We all know the ideal experience we want to give to employees. The question is why can't we seem to get it right?

Power of Knowing the What and the Why

While most organizations have more data than ever to help identify and solve problems, HR and business leaders continue to be surprised by experience gaps in their workforce. The answer is not more data, it's actually about a different kind of data. And it is what you do with it that makes all the difference.

There are two types that organizations often keep in silo: operational data (O-data) and experience data (X-data).

O-data is rich, transactional HR data such as how many employees are leaving the organization, how many candidates accept offers, or what percent of training is completed. It is very powerful in that it tells you what is happening in your organization.

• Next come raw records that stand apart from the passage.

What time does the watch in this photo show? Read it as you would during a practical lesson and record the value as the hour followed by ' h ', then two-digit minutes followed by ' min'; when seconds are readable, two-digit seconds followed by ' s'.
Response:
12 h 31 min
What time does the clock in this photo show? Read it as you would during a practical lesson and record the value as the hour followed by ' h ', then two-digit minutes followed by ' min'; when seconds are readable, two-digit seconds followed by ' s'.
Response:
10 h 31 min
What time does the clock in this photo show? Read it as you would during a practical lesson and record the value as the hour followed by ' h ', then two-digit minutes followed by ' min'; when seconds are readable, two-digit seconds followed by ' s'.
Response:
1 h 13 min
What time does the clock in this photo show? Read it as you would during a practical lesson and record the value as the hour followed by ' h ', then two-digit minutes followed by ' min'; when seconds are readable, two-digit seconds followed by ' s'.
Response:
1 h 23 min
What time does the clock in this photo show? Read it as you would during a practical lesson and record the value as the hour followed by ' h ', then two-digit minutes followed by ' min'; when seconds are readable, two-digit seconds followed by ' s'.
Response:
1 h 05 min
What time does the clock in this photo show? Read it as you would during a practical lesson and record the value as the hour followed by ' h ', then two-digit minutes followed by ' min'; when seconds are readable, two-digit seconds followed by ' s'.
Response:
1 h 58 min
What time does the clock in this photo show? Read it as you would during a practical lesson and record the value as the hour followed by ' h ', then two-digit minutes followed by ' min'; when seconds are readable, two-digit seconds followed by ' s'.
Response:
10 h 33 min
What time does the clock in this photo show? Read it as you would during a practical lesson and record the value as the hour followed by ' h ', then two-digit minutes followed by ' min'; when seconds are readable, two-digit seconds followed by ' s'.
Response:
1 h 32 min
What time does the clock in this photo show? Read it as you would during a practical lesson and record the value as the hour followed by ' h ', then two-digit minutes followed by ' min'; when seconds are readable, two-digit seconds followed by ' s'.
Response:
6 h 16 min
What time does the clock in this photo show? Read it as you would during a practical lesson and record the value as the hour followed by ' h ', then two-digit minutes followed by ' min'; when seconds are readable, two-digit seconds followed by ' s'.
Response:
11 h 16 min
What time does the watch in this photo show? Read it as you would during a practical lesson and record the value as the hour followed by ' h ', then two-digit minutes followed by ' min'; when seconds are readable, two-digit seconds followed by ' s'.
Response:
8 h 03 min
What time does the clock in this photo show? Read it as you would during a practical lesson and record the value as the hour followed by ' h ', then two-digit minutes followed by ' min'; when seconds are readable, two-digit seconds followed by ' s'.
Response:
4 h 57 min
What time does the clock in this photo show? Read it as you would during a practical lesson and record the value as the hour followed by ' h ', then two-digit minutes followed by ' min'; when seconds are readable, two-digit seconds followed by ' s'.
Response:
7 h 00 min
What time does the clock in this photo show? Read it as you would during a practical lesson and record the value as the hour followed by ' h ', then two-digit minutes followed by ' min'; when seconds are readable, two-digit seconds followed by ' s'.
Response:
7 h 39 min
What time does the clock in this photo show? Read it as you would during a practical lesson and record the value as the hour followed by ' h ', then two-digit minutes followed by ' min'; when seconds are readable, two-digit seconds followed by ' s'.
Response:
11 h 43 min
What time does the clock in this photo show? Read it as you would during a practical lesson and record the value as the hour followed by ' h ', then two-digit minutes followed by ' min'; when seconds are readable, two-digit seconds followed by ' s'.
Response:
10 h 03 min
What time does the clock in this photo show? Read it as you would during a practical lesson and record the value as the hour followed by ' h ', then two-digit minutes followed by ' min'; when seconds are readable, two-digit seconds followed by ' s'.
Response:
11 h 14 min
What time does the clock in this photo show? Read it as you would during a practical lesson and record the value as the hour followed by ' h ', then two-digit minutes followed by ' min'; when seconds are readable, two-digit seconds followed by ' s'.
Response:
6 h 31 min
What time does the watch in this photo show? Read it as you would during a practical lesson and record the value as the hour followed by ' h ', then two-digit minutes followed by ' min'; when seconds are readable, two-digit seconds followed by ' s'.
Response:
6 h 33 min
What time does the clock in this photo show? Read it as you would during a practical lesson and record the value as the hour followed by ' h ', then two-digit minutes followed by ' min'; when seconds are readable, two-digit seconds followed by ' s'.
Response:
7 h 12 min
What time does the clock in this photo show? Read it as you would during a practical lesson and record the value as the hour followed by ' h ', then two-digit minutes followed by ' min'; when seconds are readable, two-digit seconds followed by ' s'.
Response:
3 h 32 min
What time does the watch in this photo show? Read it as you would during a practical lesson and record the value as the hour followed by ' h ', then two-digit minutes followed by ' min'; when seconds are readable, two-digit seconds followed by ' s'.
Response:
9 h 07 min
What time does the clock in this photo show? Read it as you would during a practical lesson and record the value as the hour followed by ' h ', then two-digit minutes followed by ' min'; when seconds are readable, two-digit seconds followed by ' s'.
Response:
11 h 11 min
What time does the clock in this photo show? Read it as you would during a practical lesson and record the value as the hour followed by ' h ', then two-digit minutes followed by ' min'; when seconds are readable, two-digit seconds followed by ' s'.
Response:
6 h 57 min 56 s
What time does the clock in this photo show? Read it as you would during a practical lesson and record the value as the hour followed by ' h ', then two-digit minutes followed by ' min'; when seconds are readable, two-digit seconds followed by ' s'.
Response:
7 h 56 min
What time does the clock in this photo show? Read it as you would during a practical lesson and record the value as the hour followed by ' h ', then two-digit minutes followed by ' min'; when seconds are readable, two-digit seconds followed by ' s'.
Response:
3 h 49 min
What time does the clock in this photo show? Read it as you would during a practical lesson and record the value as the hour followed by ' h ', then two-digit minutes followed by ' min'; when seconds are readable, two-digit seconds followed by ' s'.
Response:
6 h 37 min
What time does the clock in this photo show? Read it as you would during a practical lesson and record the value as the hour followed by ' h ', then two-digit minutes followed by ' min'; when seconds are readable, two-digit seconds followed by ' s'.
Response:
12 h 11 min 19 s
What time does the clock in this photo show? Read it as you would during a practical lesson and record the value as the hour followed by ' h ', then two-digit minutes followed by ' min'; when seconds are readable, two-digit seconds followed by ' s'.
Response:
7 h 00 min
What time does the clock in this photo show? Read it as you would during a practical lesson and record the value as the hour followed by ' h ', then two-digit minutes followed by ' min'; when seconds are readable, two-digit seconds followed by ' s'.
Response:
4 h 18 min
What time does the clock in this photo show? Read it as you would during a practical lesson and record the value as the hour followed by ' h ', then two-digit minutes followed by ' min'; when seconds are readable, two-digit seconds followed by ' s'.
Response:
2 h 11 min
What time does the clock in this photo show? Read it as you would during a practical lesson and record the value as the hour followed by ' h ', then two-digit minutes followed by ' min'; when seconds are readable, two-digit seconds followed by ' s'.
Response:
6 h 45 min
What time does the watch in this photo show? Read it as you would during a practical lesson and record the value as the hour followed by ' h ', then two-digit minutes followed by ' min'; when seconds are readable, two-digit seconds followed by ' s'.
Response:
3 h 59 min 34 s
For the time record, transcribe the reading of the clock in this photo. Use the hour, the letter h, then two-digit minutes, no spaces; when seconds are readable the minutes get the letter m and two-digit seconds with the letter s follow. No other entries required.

X-data, on the other hand, is fundamentally different. It's the human factor data, or the beliefs, emotions, and intentions that tell you why, for example, employees are leaving the organization or why candidates are rejecting offers.

Organizations cannot change the employee experience until they marry O-data and X-data to truly understand the what and the why. This is the real power of combining SAP SuccessFactors solution and Experience Management solutions from SAP (Qualtrics). Capturing the employee voice and understanding where the experience gaps exist provide a baseline for HR to begin making improvements.

Evolution of HCM

This focus on experience is a significant change in how we have traditionally approached the use of HR technologies, which is why we believe we're on the forefront of the largest shift in our industry.

It is the type of shift that gets 200 CEOs together to revise the purpose of a corporation. It is also the kind where organizations across industries and geographies are raising people to a board-level priority and leveraging intelligent technologies in ways that position HR as a strategic growth driver like never before.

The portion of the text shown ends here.